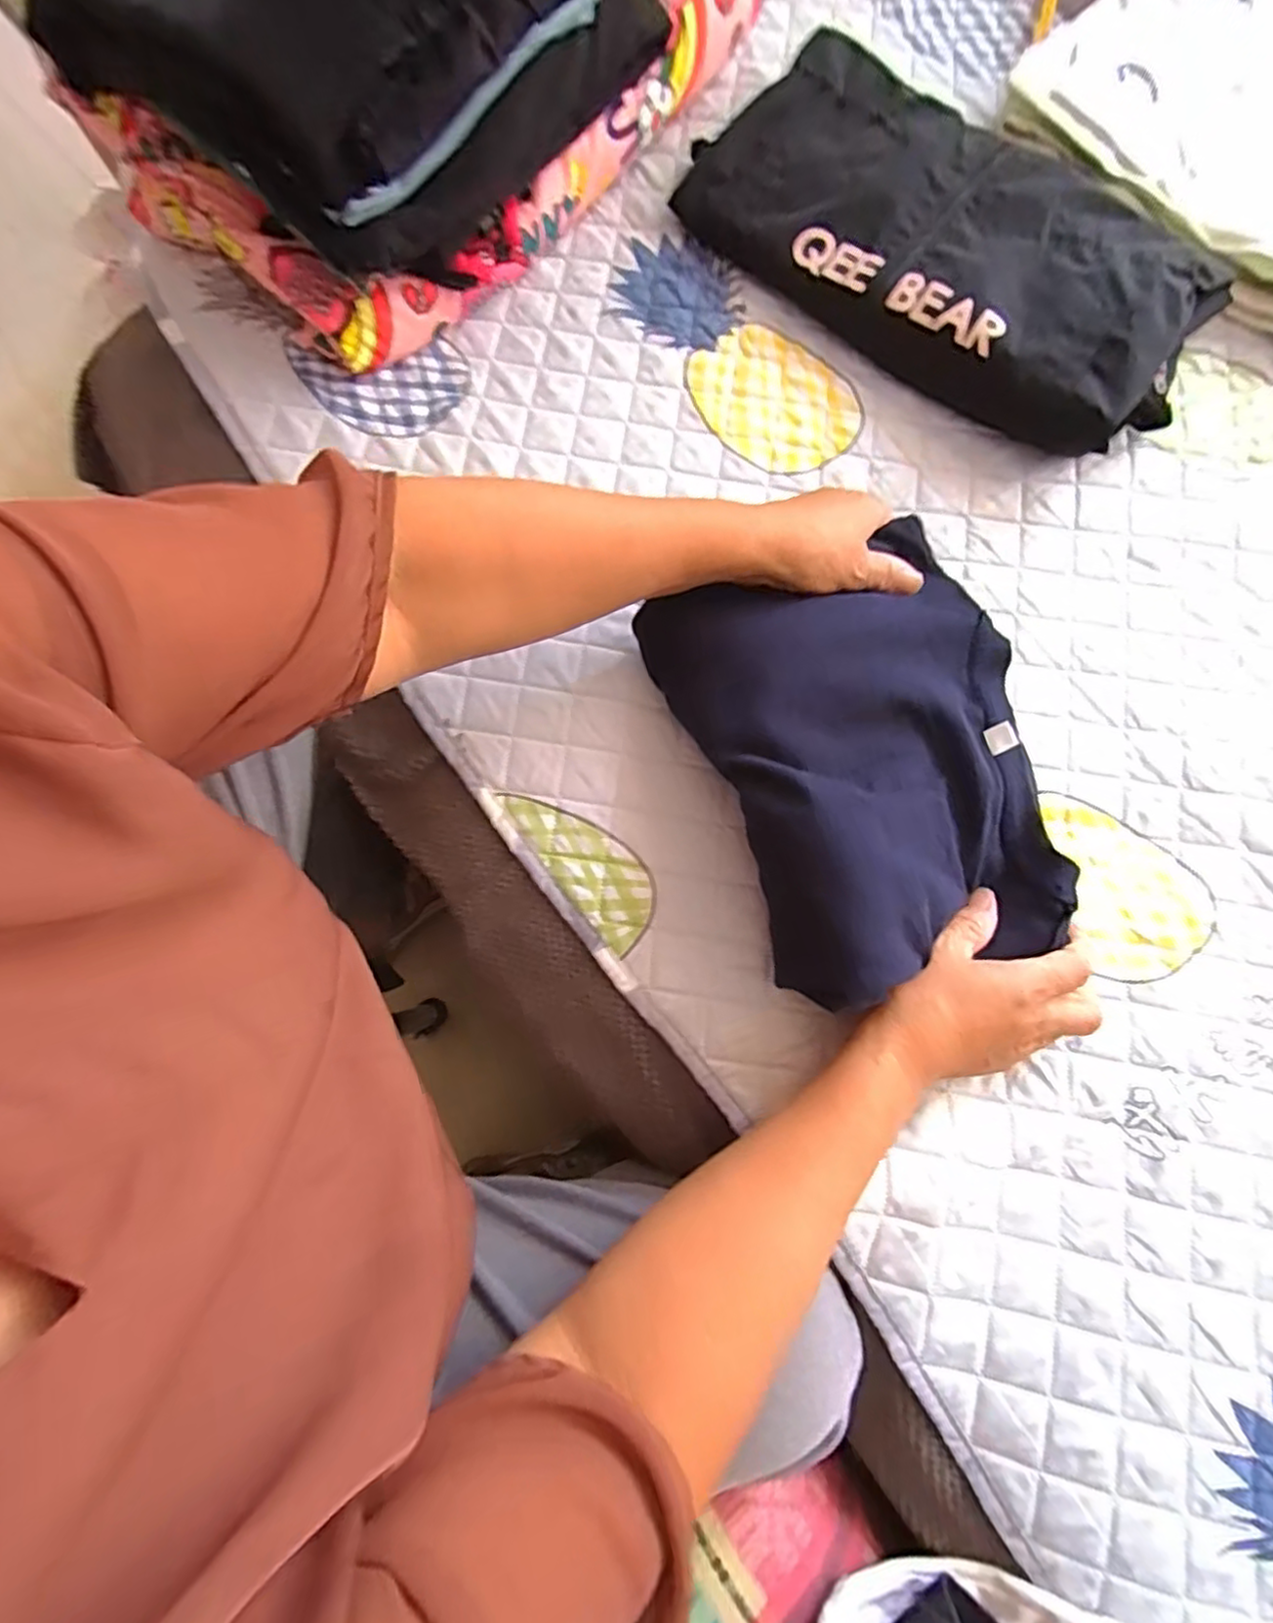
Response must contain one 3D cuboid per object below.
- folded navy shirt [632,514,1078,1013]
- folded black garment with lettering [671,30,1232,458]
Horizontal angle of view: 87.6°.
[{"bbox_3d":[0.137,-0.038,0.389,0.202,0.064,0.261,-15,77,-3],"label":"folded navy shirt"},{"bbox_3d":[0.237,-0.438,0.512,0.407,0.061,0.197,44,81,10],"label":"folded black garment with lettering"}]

» WORK ITEM: Write out each line of the data exactly; the images should be left out.

» RESULT OF THE EXERCISE:
Response must contain one 3D cuboid per object below.
- folded navy shirt [632,514,1078,1013]
- folded black garment with lettering [671,30,1232,458]
Horizontal angle of view: 87.6°.
[{"bbox_3d":[0.137,-0.038,0.389,0.202,0.064,0.261,-15,77,-3],"label":"folded navy shirt"},{"bbox_3d":[0.237,-0.438,0.512,0.407,0.061,0.197,44,81,10],"label":"folded black garment with lettering"}]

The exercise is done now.